To put to rest the water worries of residents, Rodgers has proposed an exchange of 23 acres of land with neighbor Willard Wyman who lives on the other side of the hill. Planting on Wyman’s acreage would redirect drainage out of the Woodham Creek watershed, La Honda’s main water source.

“We’d like to see the land swap,” said David Ehrhardt of Cuesta La Honda Guild, “but there’s still the distinct possibility that there’s a hydrological connection between the water that underlies the Woodham watershed and the water on the other side of the hill. It could actually deplete the supply of water that flows to Woodham.”

“What is the applicant required to do to make up for the lack of water that we might experience?” he asked. “We tend to feel that the fact that it’s kind of a hobby project balanced against the water needs of an entire community needs to be closely considered.”

But Geitner, a 35-year Northern California grape-grower, said that it is in the producers’ best interest not to pollute, erode or suck the wells dry. He insists that concerned parties examine the impact report before jumping to any hasty conclusions.

“All we want is to be evaluated on the facts,” he said. “There are a lot of fears and concerns, but if you look at the Environmental Impact Report, what’s being used is dispassionate science in illuminating the facts.”

Despite the EIR, La Honda residents want to ensure no detail goes overlooked.

“The consensus is that the EIR is inadequate in terms of how it assesses Clos de la Tech and also the cumulative effects of the zoning text amendment,” McLeod said. “It immediately opens the door for wineries.

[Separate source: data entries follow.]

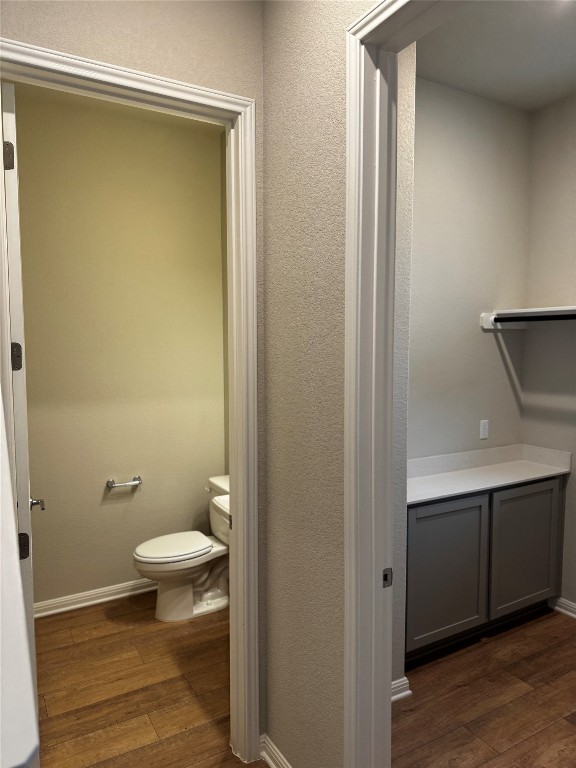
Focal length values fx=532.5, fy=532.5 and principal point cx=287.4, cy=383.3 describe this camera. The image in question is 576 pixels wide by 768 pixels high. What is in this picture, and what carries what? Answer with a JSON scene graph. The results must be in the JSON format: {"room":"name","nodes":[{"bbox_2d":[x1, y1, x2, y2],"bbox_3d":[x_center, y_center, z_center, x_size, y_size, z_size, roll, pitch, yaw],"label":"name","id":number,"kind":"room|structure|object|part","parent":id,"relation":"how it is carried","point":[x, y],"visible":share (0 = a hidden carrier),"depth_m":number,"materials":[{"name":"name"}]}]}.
{"room":"bathroom","nodes":[
{"label":"bathroom","id":0,"kind":"room"},
{"bbox_2d":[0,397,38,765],"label":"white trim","id":1,"kind":"structure","parent":0,"point":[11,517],"depth_m":0.72,"materials":[{"name":"white paint"}]},
{"bbox_2d":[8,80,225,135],"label":"toilet room ceiling","id":2,"kind":"structure","parent":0,"point":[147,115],"depth_m":3.19,"materials":[{"name":"beige paint"}]},
{"bbox_2d":[13,88,225,611],"bbox_3d":[-1.254,-0.128,3.335,1.979,3.079,0.121,-3,5,-30],"label":"bathroom wall","id":3,"kind":"structure","parent":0,"point":[102,473],"depth_m":3.37,"materials":[{"name":"beige paint"}]},
{"bbox_2d":[34,577,156,618],"bbox_3d":[-1.188,1.358,3.413,1.789,0.087,0.021,-3,5,-30],"label":"baseboard","id":4,"kind":"structure","parent":3,"relation":"attached to","point":[92,602],"depth_m":3.38,"materials":[{"name":"white paint"}]},
{"bbox_2d":[106,475,142,488],"bbox_3d":[-1.041,0.638,3.411,0.223,0.051,0.076,-3,5,-30],"label":"toilet paper holder","id":5,"kind":"object","parent":3,"relation":"attached to","point":[109,481],"visible":0.99,"depth_m":3.39,"materials":[{"name":"silver metal"}]},
{"bbox_2d":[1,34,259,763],"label":"bathroom door frame","id":6,"kind":"structure","parent":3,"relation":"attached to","point":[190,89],"depth_m":1.98,"materials":[{"name":"white paint"}]},
{"bbox_2d":[0,81,39,733],"bbox_3d":[-1.052,0.244,2.086,0.164,2.494,0.703,-3,5,-30],"label":"door","id":7,"kind":"structure","parent":6,"relation":"attached to","point":[11,118],"depth_m":1.76,"materials":[{"name":"white paint"}]},
{"bbox_3d":[-0.941,-0.761,1.803,0.032,0.095,0.026,-3,5,-30],"label":"hinge","id":8,"kind":"part","parent":7,"relation":"part of","materials":[{"name":"metal"}]},
{"bbox_3d":[-0.933,-0.086,1.843,0.038,0.101,0.034,-3,5,-30],"label":"hinge","id":9,"kind":"part","parent":7,"relation":"part of","materials":[{"name":"metal"}]},
{"bbox_3d":[-0.914,0.563,1.846,0.035,0.091,0.032,-3,5,-30],"label":"hinge","id":10,"kind":"part","parent":7,"relation":"part of","materials":[{"name":"metal"}]},
{"bbox_2d":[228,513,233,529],"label":"strike plate","id":11,"kind":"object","parent":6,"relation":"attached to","point":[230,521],"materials":[{"name":"black metal"}]},
{"bbox_2d":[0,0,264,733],"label":"wall above bathroom door","id":12,"kind":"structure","parent":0,"point":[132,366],"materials":[{"name":"beige paint"}]},
{"bbox_2d":[33,593,243,767],"bbox_3d":[-0.748,1.515,2.358,2.494,0.073,2.855,-3,5,-30],"label":"bathroom floor","id":13,"kind":"structure","parent":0,"point":[53,623],"depth_m":2.55,"materials":[{"name":"brown wood"}]},
{"bbox_2d":[133,476,230,621],"bbox_3d":[-0.580,1.033,3.315,0.748,0.752,0.487,-3,5,-30],"label":"toilet","id":14,"kind":"object","parent":13,"relation":"on","point":[203,546],"visible":0.78,"depth_m":3.22,"materials":[{"name":"white ceramic"}]},
{"bbox_3d":[-0.705,1.004,3.325,0.480,0.043,0.402,-3,5,-30],"label":"toilet lid","id":15,"kind":"part","parent":14,"relation":"part of","materials":[{"name":"white plastic"}]},
{"bbox_2d":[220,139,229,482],"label":"side wall","id":16,"kind":"structure","parent":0,"point":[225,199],"depth_m":3.66,"materials":[{"name":"beige paint"}]},
{"bbox_2d":[262,0,376,765],"bbox_3d":[0.563,0.036,1.008,0.121,3.071,2.576,-3,5,-30],"label":"hallway wall","id":17,"kind":"structure","parent":0,"point":[279,70],"depth_m":1.76,"materials":[{"name":"beige paint"}]},
{"bbox_2d":[260,733,291,767],"bbox_3d":[0.074,1.467,1.846,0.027,0.091,0.704,-3,5,-30],"label":"baseboard","id":18,"kind":"structure","parent":17,"relation":"attached to","point":[269,760],"depth_m":2.06,"materials":[{"name":"white paint"}]},
{"bbox_2d":[343,0,448,765],"bbox_3d":[0.458,0.298,1.210,0.157,2.552,0.985,-3,5,-30],"label":"closet door frame","id":19,"kind":"structure","parent":17,"relation":"attached to","point":[347,260],"depth_m":1.54,"materials":[{"name":"white paint"}]},
{"bbox_2d":[382,567,392,587],"bbox_3d":[0.302,0.588,1.620,0.038,0.061,0.010,-3,5,-30],"label":"strike plate","id":20,"kind":"object","parent":19,"relation":"attached to","point":[386,575],"visible":0.83,"depth_m":1.62,"materials":[{"name":"metal"}]},
{"bbox_2d":[390,43,414,695],"bbox_3d":[0.302,-0.055,2.355,0.485,3.066,0.239,-3,5,-30],"label":"closet side wall","id":21,"kind":"structure","parent":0,"point":[401,523],"depth_m":2.34,"materials":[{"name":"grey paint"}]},
{"bbox_2d":[391,676,411,702],"bbox_3d":[0.356,1.426,2.377,0.501,0.086,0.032,-3,5,-30],"label":"baseboard","id":22,"kind":"structure","parent":21,"relation":"attached to","point":[409,691],"depth_m":2.46,"materials":[{"name":"white paint"}]},
{"bbox_2d":[409,73,531,462],"bbox_3d":[0.860,-0.134,3.118,1.532,3.120,0.120,-3,5,-30],"label":"closet back wall","id":23,"kind":"structure","parent":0,"point":[478,104],"depth_m":3.11,"materials":[{"name":"paint"}]},
{"bbox_2d":[479,419,488,438],"bbox_3d":[1.222,0.282,3.308,0.071,0.115,0.008,-3,5,-30],"label":"wall outlet","id":24,"kind":"object","parent":23,"relation":"attached to","point":[485,433],"visible":0.99,"depth_m":3.30,"materials":[{"name":"white plastic"}]},
{"bbox_2d":[392,606,575,767],"bbox_3d":[1.330,1.545,1.979,2.116,0.087,2.928,-3,5,-30],"label":"floor","id":25,"kind":"structure","parent":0,"point":[565,725],"depth_m":2.43,"materials":[{"name":"brown wood"}]},
{"bbox_2d":[405,472,566,665],"bbox_3d":[1.012,0.979,3.053,1.256,0.860,0.426,-3,5,-30],"label":"vanity cabinet","id":26,"kind":"object","parent":25,"relation":"on","point":[451,623],"visible":0.68,"depth_m":2.86,"materials":[{"name":"grey paint"}]},
{"bbox_3d":[0.846,1.024,2.862,0.515,0.733,0.042,-3,5,-30],"label":"cabinet door","id":27,"kind":"part","parent":26,"relation":"part of","materials":[{"name":"grey paint"}]},
{"bbox_2d":[405,444,570,504],"bbox_3d":[1.002,0.493,3.022,1.257,0.113,0.542,-3,5,-30],"label":"countertop","id":28,"kind":"structure","parent":26,"relation":"on","point":[451,476],"depth_m":3.08,"materials":[{"name":"white stone"}]},
{"bbox_3d":[1.400,0.991,3.173,0.512,0.749,0.038,-3,5,-30],"label":"cabinet door","id":29,"kind":"part","parent":26,"relation":"part of","materials":[{"name":"grey paint"}]},
{"bbox_2d":[416,0,575,111],"bbox_3d":[1.260,-1.607,1.846,2.120,0.102,2.563,-3,5,-30],"label":"closet ceiling","id":30,"kind":"structure","parent":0,"point":[500,76],"depth_m":2.58,"materials":[{"name":"white paint"}]},
{"bbox_2d":[522,94,575,613],"bbox_3d":[2.202,-0.083,2.369,0.122,3.101,2.639,-3,5,-30],"label":"closet right wall","id":31,"kind":"structure","parent":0,"point":[562,200],"depth_m":3.23,"materials":[{"name":"paint"}]},
{"bbox_2d":[481,306,575,329],"bbox_3d":[1.767,-0.346,2.605,0.347,0.110,1.708,-3,5,-30],"label":"closet shelf","id":32,"kind":"object","parent":31,"relation":"attached to","point":[534,310],"visible":0.85,"depth_m":3.13,"materials":[{"name":"white wood"}]},
{"bbox_2d":[495,312,575,323],"bbox_3d":[1.684,-0.338,2.568,0.041,0.043,1.551,-3,5,-30],"label":"closet rod","id":33,"kind":"object","parent":32,"relation":"attached to","point":[499,320],"visible":0.98,"depth_m":3.03,"materials":[{"name":"black metal"}]},
{"bbox_2d":[552,596,575,618],"bbox_3d":[2.175,1.422,2.393,0.022,0.086,2.278,-3,5,-30],"label":"baseboard","id":34,"kind":"structure","parent":31,"relation":"attached to","point":[559,609],"depth_m":3.23,"materials":[{"name":"white paint"}]}
]}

Large wineries at high altitudes could have a big impact in the watersheds.”

“I think a lot of people would not want to see this area become the next Napa or Sonoma,” La Honda resident David Shorr said.

Geitner said that supporting a winery in San Mateo County is far more difficult than supporting one in Napa or Sonoma.

“The acreage in San Mateo County doesn’t exist (to support several large wineries),” he explained. “And the cost is exorbitant. Mark my words, it won’t happen. Just because you build a winery doesn’t mean that someone down the road has to.

“It doesn’t open the door wide open, that isn’t how it works,” he said.

However, that isn’t much consolation to the small-town residents or the environmentalists concerned about the scenery at stake. They assert that the winery would change the nature of the area to one that’s dominated by industry, a far cry from its historical use.

“That’s not what the intent of that area is meant for,” said Brian Schmidt, a legislative advocate for the Committee for Green Foothills. “What people want and expect in this area is natural scenery, (where) the human effect is not the dominant effect. Building a massive winery is not in the community’s interest.”

Schorr said that at the end of the day the larger issue is the county’s outdated permit processes, which fail to account for the impacts of wineries of such magnitude.

“I think it’s important to recognize that the generic, non-specific language (of current agriculture regulations) has been sufficient until now. It’s only recently that we’ve seen an influx of wealthy individuals putting grapes on hillsides and taking advantage of the fact that the exemption doesn’t have any specific language in it.”

Shorr believes the county should take a look at the standards in counties like Napa and Sonoma where agricultural ordinances pertaining to wineries and vineyards are more specific.

The period for public comment on the project ended Friday. The next Planning Commission meeting is scheduled for Sept. 24. However the commission decides to proceed, the significance of the issue to Coastsiders and the potential environmental impact and implications at stake are said to stifle the process.

“My gut instinct is that (in considering) projects of this magnitude, the Planning Commission doesn’t really make a quick decision,” said Mike Shaller, San Mateo County Building and Planning project planner. “I would be surprised if they approved or denied the permit at that first hearing.”